African leaders and economists have reaffirmed the need and will to set up a continent wide free trade zone.
The envisioned Continental Free Trade Area (CFTA) would allow free movement of business persons and investments. It would also avail a continental market for goods and services which would mean good business for Africa by Africans.
CFTA is a top agenda at the ongoing AU Summit in Addis Ababa, Ethiopia. The African Union (AU) and the United Nations Economic Commission for Africa (UN-ECA) have both reaffirmed the need to realize it.
Top delegates, AU Commission Chairperson Moussa Faki Mahamat and Vera Songwe, Executive secretary of the UN-ECA have cited CFTA’s potential to increase trade in the continent.
In fact, it is expected that the free trade area would more than double trade. Media from Addis Ababa reported that ECA estimated that the CFTA has the potential to boost intra-Africa trade by 53.2 percent by eliminating import duties and to double such trade if non-tariff barriers are also reduced.
However, the sought after Free Trade Area CFTA is still elusive six years after it was put on the table.
CFTA was adopted in January 2012 during the 18th Ordinary Session of the Assembly of Heads of State and Government of the African Union when it was thought that by 2017 it could very well be realized.

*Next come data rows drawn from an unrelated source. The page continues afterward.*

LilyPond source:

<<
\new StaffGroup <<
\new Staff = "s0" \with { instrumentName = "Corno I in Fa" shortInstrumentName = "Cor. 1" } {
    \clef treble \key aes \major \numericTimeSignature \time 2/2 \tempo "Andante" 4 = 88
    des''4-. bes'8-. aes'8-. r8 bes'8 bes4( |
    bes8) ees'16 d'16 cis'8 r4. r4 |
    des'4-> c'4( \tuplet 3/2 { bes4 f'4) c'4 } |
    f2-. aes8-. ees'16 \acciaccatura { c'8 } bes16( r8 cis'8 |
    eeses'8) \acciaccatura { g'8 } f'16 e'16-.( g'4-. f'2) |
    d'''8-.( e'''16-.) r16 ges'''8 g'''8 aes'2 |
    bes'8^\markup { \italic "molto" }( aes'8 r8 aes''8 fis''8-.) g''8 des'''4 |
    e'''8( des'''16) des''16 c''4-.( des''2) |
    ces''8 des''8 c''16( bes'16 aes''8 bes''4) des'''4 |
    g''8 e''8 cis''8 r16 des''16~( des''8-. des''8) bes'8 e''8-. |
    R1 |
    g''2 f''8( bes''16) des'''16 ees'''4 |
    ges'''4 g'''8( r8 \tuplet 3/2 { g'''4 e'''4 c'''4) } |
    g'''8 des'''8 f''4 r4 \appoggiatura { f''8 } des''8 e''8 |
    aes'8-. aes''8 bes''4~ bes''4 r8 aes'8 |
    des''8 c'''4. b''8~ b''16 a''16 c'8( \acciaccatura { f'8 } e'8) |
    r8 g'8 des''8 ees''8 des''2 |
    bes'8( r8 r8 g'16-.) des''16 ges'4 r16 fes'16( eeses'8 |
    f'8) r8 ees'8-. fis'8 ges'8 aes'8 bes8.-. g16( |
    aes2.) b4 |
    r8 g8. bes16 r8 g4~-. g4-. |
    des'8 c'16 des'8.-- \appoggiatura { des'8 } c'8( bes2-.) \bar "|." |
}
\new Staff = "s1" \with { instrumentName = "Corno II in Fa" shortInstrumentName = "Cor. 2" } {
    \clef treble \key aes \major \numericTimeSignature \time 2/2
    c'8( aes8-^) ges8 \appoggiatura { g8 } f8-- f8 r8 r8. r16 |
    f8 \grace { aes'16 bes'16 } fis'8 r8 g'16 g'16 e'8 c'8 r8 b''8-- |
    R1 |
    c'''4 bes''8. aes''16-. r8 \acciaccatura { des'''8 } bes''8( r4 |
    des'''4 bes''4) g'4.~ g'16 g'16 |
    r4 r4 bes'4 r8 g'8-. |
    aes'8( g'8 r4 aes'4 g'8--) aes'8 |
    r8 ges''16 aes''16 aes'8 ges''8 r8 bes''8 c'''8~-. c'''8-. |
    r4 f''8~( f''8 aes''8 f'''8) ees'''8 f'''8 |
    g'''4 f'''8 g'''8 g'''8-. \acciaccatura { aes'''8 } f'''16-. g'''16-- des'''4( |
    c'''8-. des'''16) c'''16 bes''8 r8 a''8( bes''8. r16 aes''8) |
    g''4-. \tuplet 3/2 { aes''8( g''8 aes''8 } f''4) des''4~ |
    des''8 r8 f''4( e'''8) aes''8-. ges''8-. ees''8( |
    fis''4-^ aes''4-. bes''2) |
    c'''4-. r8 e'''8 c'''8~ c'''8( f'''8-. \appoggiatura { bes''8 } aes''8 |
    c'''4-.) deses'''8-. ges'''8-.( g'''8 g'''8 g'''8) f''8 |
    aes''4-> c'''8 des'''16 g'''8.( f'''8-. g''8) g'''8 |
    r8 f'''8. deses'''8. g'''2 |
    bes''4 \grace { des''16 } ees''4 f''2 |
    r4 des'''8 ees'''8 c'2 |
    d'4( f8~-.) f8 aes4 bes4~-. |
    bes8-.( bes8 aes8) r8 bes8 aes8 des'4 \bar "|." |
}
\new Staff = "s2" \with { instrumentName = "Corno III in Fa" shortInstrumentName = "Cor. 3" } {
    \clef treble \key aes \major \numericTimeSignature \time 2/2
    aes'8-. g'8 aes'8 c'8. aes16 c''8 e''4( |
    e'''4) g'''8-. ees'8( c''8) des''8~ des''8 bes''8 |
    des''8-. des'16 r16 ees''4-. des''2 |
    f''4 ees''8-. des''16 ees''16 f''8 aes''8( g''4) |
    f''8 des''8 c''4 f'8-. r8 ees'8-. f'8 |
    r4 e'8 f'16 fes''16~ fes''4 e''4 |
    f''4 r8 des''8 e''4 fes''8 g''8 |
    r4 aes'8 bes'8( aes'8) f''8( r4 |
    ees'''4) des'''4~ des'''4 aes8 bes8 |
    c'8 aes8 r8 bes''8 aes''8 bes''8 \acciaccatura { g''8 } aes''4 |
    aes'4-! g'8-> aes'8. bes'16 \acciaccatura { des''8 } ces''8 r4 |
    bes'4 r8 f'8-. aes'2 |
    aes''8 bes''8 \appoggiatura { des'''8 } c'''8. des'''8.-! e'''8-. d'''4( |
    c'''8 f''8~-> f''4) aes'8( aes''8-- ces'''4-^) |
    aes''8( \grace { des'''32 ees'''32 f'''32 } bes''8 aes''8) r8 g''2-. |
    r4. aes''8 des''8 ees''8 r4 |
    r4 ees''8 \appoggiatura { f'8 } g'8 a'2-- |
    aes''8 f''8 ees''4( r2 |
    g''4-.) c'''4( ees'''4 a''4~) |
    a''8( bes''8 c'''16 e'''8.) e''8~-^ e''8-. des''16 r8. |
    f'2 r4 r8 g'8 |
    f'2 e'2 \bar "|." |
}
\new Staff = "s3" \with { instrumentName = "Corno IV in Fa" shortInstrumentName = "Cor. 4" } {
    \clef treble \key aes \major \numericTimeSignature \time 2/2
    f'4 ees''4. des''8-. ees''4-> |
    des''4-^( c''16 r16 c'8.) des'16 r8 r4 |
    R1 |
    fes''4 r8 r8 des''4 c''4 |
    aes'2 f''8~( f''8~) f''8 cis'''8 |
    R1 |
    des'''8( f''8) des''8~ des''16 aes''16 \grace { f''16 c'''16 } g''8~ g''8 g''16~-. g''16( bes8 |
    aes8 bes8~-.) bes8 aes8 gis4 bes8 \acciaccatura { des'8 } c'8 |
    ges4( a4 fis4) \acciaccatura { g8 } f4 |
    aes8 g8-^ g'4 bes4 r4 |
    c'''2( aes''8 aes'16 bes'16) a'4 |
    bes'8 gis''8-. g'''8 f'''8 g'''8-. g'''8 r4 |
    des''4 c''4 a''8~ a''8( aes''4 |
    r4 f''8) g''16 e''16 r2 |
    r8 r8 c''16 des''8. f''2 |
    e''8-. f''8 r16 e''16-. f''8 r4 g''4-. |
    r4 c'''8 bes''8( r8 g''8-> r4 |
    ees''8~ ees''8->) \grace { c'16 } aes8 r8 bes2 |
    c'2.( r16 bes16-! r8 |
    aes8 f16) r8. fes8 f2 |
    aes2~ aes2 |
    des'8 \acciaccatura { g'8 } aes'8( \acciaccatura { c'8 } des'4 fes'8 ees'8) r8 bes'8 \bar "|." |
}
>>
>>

Experts are also concerned that because of Africa’s poor infrastructure, then even with a free trade zone across the continent, then trade would still not improve significantly., if at all.
According to the ECA, the CFTA, by reducing tariffs, simplifying trade and clearing procedures as well as reducing import duties, would make business more affordable for informal traders to operate via formal channels, which also offers more protection.
Concerns and Challenges
However, experts and organizations expressed their concern that trade on the African continent would not improve much with the current poor state of Africa’s infrastructure.
“Africa needs safe, reliable, efficient, affordable, and sustainable physical infrastructure to support economic activities and to provide basic social services, especially for the poor,” Songwe said.
AU and ECA also stressed the need to improve all aspects of infrastructure services in Africa, including road, air, energy and water, so as to help uplift intra-Africa trading.